Il termine sa déclaration devant la cour par réitèrer son innocence face à la poursuite engagé par le chef de l’État à son encontre.
“ Je ne me réproche de rien et de rien absolument. Il n’y a aucune preuve qui dit que j’ai diffamé qui que ce soit. Et d’ailleurs, j’ai mal pour mon pays parce que j’estime qu’après plus de 60 ans, on aurait dû nous épargner ce qui est en train de se passer. Je m’interroge. Quel type de société voulons-nous construire ? Une société où il y a une justice qui peut mettre en prison Ali Ouba, qui n’a jamais fait du mal à qui que ce soit. Je suis auteur de deux ouvrages qui ont fait l’objet de distinctions au niveau international. J’ai travaillé toute ma vie, depuis que j’ai fini mes études. Et je suis honoré et respecté un peu partout en Guinée et dans le monde. Si c’est une société qui met en prison quelqu’un comme ça, et une société qui plébiscite des personnes qui insultent à longueur de journée, des personnes qui sont opportunistes, des personnes qui ont contribué ou contribuent à réduire ce pays à sa plus petite expression, des personnes qui dévalorisent aujourd’hui même nos valeurs sociales, voir ces personnes célébrer à la présidence de la République, voir ces personnes célébrer pour recevoir des cadeaux qui sont les fruits de notre contribuable.

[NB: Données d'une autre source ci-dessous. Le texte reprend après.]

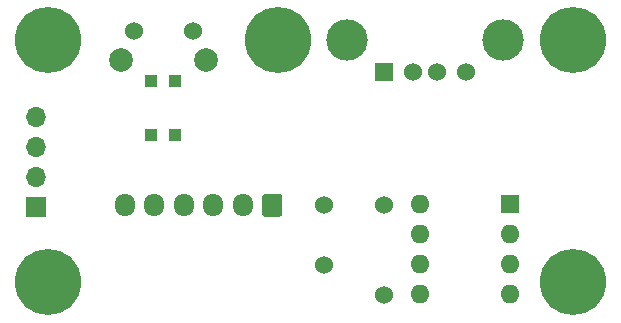
<source format=gts>
G04 #@! TF.GenerationSoftware,KiCad,Pcbnew,5.1.9+dfsg1-1+deb11u1*
G04 #@! TF.CreationDate,2023-07-30T21:54:34+09:00*
G04 #@! TF.ProjectId,tablet-usb-adapter,7461626c-6574-42d7-9573-622d61646170,rev?*
G04 #@! TF.SameCoordinates,Original*
G04 #@! TF.FileFunction,Soldermask,Top*
G04 #@! TF.FilePolarity,Negative*
%FSLAX46Y46*%
G04 Gerber Fmt 4.6, Leading zero omitted, Abs format (unit mm)*
G04 Created by KiCad (PCBNEW 5.1.9+dfsg1-1+deb11u1) date 2023-07-30 21:54:34*
%MOMM*%
%LPD*%
G01*
G04 APERTURE LIST*
%ADD10C,5.600000*%
%ADD11R,1.700000X1.700000*%
%ADD12O,1.700000X1.700000*%
%ADD13O,1.700000X1.950000*%
%ADD14C,3.500000*%
%ADD15R,1.524000X1.524000*%
%ADD16C,1.524000*%
%ADD17R,1.600000X1.600000*%
%ADD18O,1.600000X1.600000*%
%ADD19C,2.000000*%
%ADD20R,1.000000X1.000000*%
G04 APERTURE END LIST*
D10*
X119000000Y-67500000D03*
X99500000Y-88000000D03*
X144000000Y-88000000D03*
X144000000Y-67500000D03*
X99500000Y-67500000D03*
D11*
X98500000Y-81620000D03*
D12*
X98500000Y-79080000D03*
X98500000Y-76540000D03*
X98500000Y-74000000D03*
G36*
G01*
X119350000Y-80775000D02*
X119350000Y-82225000D01*
G75*
G02*
X119100000Y-82475000I-250000J0D01*
G01*
X117900000Y-82475000D01*
G75*
G02*
X117650000Y-82225000I0J250000D01*
G01*
X117650000Y-80775000D01*
G75*
G02*
X117900000Y-80525000I250000J0D01*
G01*
X119100000Y-80525000D01*
G75*
G02*
X119350000Y-80775000I0J-250000D01*
G01*
G37*
D13*
X116000000Y-81500000D03*
X113500000Y-81500000D03*
X111000000Y-81500000D03*
X108500000Y-81500000D03*
X106000000Y-81500000D03*
D14*
X138000000Y-67500000D03*
X124860000Y-67500000D03*
D15*
X127930000Y-70210000D03*
D16*
X130430000Y-70210000D03*
X132430000Y-70210000D03*
X134930000Y-70210000D03*
D17*
X138620000Y-81380000D03*
D18*
X131000000Y-89000000D03*
X138620000Y-83920000D03*
X131000000Y-86460000D03*
X138620000Y-86460000D03*
X131000000Y-83920000D03*
X138620000Y-89000000D03*
X131000000Y-81380000D03*
D16*
X122920000Y-81500000D03*
X128000000Y-81500000D03*
X122920000Y-86580000D03*
X128000000Y-89120000D03*
X111750000Y-66750000D03*
X106750000Y-66750000D03*
D19*
X112850000Y-69150000D03*
X105650000Y-69150000D03*
D20*
X108250000Y-75500000D03*
X110250000Y-71000000D03*
X108250000Y-71000000D03*
X110250000Y-75500000D03*
M02*

</source>
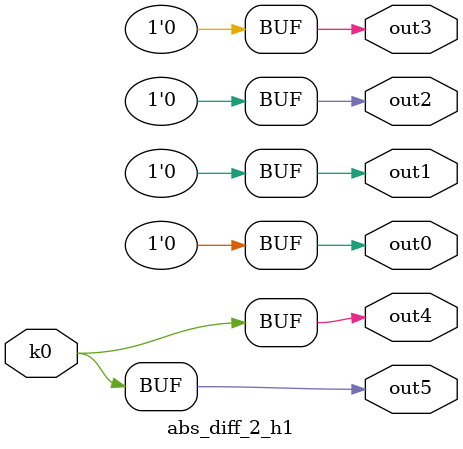
<source format=v>
module abs_diff_2(pi0, pi1, pi2, pi3, pi4, pi5, pi6, po0, po1, po2, po3, po4, po5);
input pi0, pi1, pi2, pi3, pi4, pi5, pi6;
output po0, po1, po2, po3, po4, po5;
wire k0;
abs_diff_2_w1 DUT1 (pi0, pi1, pi2, pi3, pi4, pi5, pi6, k0);
abs_diff_2_h1 DUT2 (k0, po0, po1, po2, po3, po4, po5);
endmodule

module abs_diff_2_w1(in6, in5, in4, in3, in2, in1, in0, k0);
input in6, in5, in4, in3, in2, in1, in0;
output k0;
assign k0 =   in3 ^ ~in6;
endmodule

module abs_diff_2_h1(k0, out5, out4, out3, out2, out1, out0);
input k0;
output out5, out4, out3, out2, out1, out0;
assign out0 = 0;
assign out1 = 0;
assign out2 = 0;
assign out3 = 0;
assign out4 = k0;
assign out5 = k0;
endmodule

</source>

Plus loin le patron du mouvement démocratique libéral s’interroge en ces termes :
“ Quel exemple voulons-nous donner ? Quel message aux enfants du quartier ? C’est de leur dire le raccourci, c’est le moins par lequel vous réussirez. Le mérite, n’en cherchez pas. Ne faites pas des études, ce n’est pas important. Ne travaillez pas, ce n’est pas important. Donc, moi, je sais qui me coeur, et je vous garantis, Madame la Présidente, nous sommes, au mois de Ramadan, musulmans et de carême pour les chrétiens. Entre Dieu et moi, je ne regrette pas ce que j’ai fait jusque-là pour mon pays, et je pense que vous aussi, vous me rétablirez dans mes droits, en me rendant à ma liberté” a-t-il martelé face à la juge Hadja Fatou BANGOURA , présidente de la cour.